== YOUR TASK ==
In the data below, put the lines into a JSON list of strings, one string per line and no blank lines. Begin at the line that contains "pose: elev=240.2 azim=24.1", stop after the line that contains "Dot at: (319, 252)", and leave out the picture lines.

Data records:
*-*-*
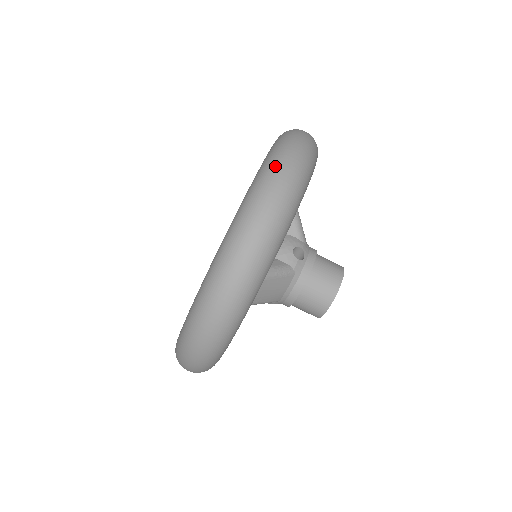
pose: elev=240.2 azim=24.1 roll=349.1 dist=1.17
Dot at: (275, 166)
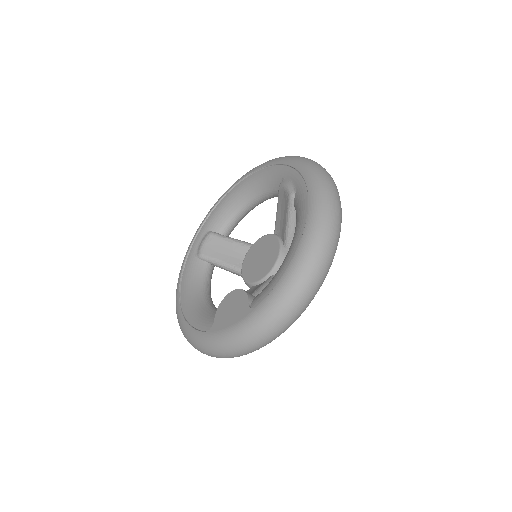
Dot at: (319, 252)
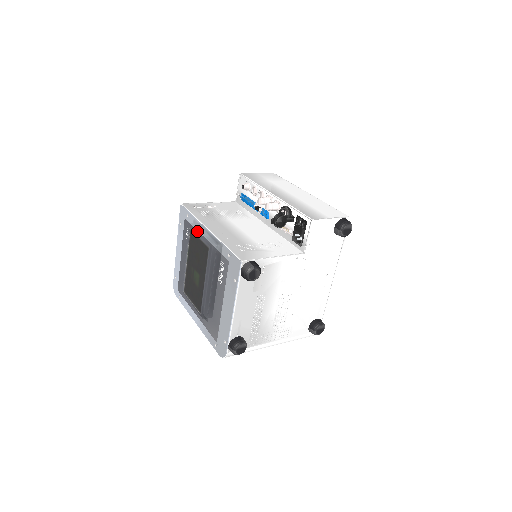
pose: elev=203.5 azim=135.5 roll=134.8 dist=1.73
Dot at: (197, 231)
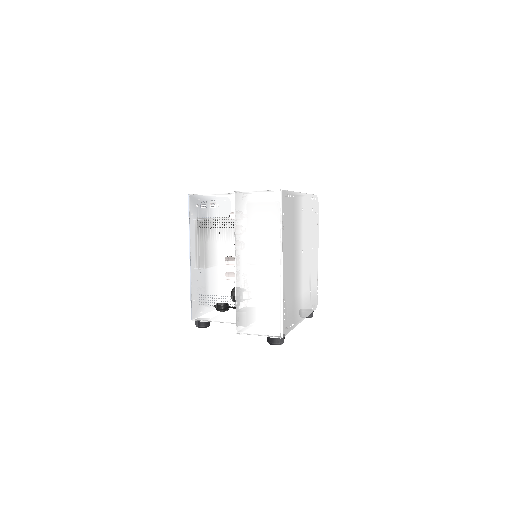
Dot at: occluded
*-*-*
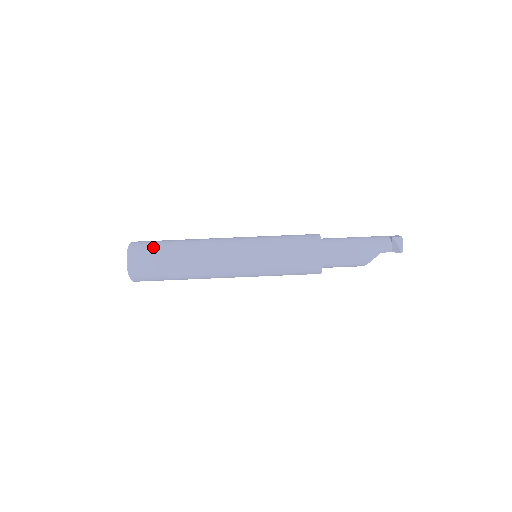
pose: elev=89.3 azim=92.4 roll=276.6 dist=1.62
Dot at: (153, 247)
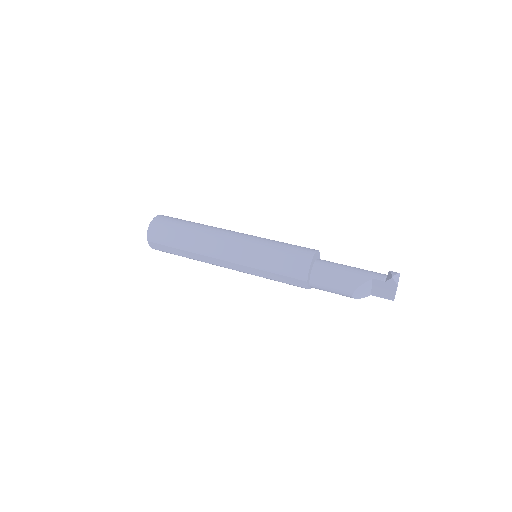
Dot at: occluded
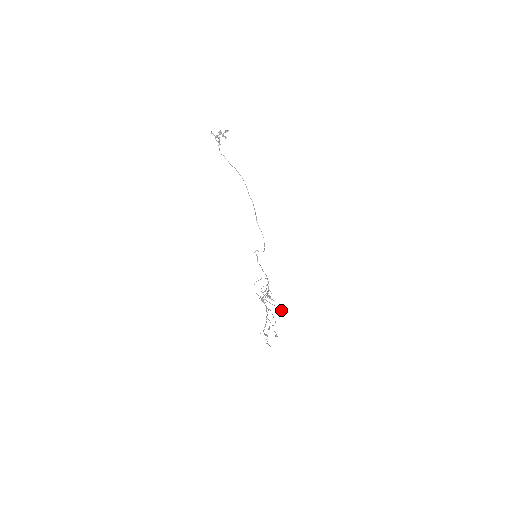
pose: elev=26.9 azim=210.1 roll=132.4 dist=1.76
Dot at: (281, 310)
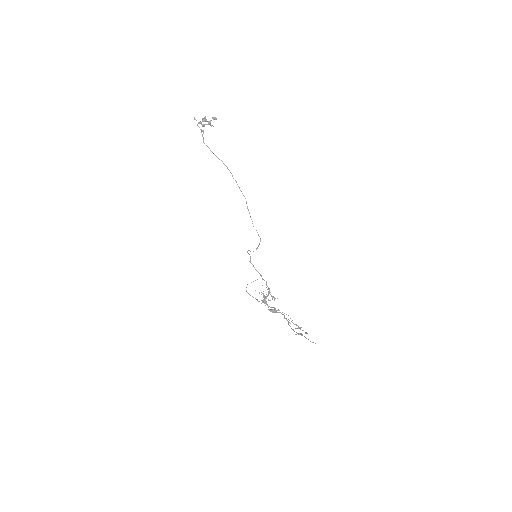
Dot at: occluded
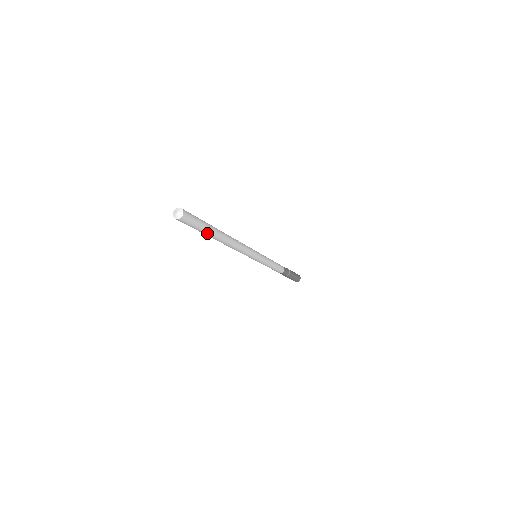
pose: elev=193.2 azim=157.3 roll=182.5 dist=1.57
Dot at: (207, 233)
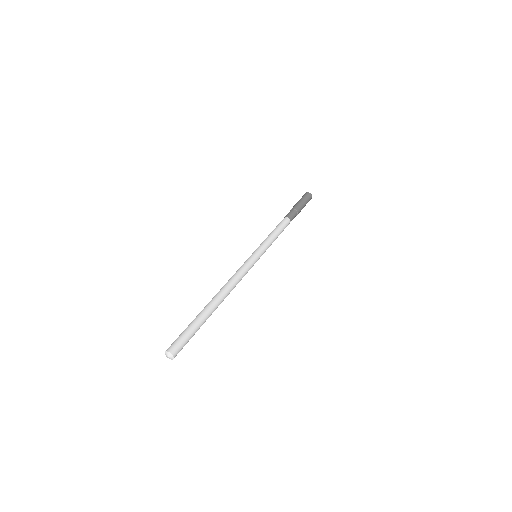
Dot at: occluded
*-*-*
== EXPECTED OUTPUT ==
[
  "pose: elev=240.2 azim=24.1 roll=349.1 dist=1.17",
  "Dot at: (275, 166)",
  "Dot at: (319, 252)"
]